On Oct. 14, Associated Builders and Contracters submitted comments to the Occupational Safety and Health Administration (OSHA) requesting that it withdraw a proposed rule and supplemental notice requiring employers to electronically submit detailed injury and illness records to the agency. For the first time, OSHA plans to make this information publically available on the Internet through a new searchable database, as well as use the data for enforcement purposes.
Under the proposed rule, OSHA would require establishments that have employed between 20 and 249 employees at any time in the previous calendar year electronically submit a form (OSHA Form 300A) on an annual basis. Establishments that employed 250 or more employees in the previous calendar year would be required to electronically submit the OSHA 300A form annually and submit the OSHA Forms 300 and 301 quarterly.

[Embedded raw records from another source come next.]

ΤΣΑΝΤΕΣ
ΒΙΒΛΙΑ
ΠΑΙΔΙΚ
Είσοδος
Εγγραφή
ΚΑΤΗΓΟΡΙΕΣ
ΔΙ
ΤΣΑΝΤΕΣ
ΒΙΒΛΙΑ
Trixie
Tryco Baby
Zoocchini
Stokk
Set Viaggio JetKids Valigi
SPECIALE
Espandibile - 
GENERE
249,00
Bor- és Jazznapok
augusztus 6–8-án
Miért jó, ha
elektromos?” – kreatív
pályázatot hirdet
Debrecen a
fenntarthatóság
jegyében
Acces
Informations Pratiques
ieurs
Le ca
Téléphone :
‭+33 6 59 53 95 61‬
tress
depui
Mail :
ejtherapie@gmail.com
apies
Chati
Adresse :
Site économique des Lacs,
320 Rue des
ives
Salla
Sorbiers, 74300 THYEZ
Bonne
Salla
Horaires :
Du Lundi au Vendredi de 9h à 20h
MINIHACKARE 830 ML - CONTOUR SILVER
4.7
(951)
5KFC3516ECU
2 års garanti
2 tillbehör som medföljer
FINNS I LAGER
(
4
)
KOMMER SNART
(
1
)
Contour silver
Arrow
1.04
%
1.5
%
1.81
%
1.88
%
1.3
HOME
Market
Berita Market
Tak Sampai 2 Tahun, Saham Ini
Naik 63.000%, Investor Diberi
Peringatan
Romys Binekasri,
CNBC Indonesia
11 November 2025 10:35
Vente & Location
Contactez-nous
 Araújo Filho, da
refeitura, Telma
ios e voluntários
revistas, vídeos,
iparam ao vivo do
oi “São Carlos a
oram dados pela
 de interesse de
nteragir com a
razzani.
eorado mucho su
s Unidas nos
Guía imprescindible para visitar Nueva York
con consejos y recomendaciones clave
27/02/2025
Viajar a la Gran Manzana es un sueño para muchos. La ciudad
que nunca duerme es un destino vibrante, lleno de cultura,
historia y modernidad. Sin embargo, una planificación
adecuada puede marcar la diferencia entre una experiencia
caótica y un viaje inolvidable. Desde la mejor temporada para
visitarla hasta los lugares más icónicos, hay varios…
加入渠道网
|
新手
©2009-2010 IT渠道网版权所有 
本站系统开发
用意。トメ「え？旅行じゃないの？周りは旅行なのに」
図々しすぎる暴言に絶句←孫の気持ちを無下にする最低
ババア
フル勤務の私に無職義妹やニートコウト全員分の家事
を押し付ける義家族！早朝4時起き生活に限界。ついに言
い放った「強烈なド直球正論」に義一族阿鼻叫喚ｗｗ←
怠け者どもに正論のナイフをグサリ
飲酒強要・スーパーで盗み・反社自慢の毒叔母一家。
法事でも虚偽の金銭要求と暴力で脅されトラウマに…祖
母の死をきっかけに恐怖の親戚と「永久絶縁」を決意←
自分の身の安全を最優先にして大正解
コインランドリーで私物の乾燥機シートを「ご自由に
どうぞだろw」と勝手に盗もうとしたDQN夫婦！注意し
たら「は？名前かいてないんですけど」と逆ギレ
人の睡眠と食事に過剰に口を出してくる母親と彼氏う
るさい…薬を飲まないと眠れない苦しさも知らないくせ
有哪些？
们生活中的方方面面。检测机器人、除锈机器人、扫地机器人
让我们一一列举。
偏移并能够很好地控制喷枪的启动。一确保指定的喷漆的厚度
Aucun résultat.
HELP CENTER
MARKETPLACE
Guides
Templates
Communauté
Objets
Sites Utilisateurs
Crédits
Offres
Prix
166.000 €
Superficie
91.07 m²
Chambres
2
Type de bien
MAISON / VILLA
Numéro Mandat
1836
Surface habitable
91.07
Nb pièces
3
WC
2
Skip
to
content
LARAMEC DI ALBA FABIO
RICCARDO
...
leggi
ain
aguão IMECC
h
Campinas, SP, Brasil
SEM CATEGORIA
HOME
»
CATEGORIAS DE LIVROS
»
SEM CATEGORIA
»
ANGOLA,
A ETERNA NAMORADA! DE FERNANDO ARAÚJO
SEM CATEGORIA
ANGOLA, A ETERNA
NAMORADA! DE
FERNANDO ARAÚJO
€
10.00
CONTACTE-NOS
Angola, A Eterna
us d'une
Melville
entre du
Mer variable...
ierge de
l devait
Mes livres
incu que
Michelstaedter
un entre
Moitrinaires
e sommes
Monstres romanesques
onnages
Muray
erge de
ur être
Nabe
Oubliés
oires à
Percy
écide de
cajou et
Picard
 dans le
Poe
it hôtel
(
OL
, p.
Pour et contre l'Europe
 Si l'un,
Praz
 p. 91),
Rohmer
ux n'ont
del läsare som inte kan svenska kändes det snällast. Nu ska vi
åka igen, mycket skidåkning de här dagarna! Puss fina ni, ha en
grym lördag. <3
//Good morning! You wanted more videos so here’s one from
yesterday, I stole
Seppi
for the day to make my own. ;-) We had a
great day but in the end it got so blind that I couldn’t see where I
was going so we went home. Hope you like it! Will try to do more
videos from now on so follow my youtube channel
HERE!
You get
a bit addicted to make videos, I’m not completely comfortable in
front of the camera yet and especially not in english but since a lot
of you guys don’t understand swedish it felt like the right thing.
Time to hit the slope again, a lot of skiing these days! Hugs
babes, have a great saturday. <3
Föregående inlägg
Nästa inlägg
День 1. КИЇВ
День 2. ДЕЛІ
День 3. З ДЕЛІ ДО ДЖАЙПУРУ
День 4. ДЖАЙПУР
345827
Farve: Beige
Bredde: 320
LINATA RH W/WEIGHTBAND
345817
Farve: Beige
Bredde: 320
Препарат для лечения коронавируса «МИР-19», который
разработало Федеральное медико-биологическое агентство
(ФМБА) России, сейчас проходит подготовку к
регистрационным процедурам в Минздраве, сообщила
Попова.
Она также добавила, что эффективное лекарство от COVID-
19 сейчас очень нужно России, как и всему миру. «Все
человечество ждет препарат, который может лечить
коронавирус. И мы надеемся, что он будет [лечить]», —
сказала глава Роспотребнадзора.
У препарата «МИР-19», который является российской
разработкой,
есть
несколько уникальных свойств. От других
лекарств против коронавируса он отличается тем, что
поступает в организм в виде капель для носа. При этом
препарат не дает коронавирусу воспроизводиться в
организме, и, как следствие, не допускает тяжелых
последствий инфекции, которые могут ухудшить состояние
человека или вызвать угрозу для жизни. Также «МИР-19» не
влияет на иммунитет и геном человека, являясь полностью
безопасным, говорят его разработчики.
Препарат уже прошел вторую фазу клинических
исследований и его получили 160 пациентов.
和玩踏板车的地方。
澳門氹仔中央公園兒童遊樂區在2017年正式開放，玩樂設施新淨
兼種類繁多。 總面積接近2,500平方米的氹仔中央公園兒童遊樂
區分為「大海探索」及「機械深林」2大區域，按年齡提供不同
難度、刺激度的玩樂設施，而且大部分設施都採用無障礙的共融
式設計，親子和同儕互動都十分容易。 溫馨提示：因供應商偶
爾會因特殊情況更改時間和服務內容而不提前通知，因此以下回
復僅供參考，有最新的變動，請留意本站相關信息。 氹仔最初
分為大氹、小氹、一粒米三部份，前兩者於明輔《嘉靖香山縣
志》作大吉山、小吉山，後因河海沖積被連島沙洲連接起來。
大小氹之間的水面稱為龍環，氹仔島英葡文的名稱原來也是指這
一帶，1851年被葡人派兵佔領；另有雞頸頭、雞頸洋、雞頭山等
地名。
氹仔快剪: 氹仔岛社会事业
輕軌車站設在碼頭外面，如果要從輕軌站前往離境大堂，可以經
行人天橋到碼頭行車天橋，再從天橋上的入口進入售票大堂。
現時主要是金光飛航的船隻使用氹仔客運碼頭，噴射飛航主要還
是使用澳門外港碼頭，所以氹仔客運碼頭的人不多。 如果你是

The supplemental notice of proposed rulemaking published Aug. 14, 2014, comes in response to concerns expressed by stakeholders that the initial proposed rule could motivate employers to under-record their employees’ injuries and illnesses.
In its comments, ABC pointed out that the agency lacked any supporting evidence to justify the claim of underreporting due to employer policies that allegedly discourage reporting of injuries and illnesses. In addition, ABC criticized the proposal itself, citing OSHA’s decision to pose a series of questions for comment, rather than provide actual regulatory text to which stakeholders could respond.
The ABC-led Coalition for Workplace Safety, reiterated its position that OSHA should withdraw the proposed regulation, including the supplemental notice, stating there is no indication that the current recordkeeping requirements in place are ineffective.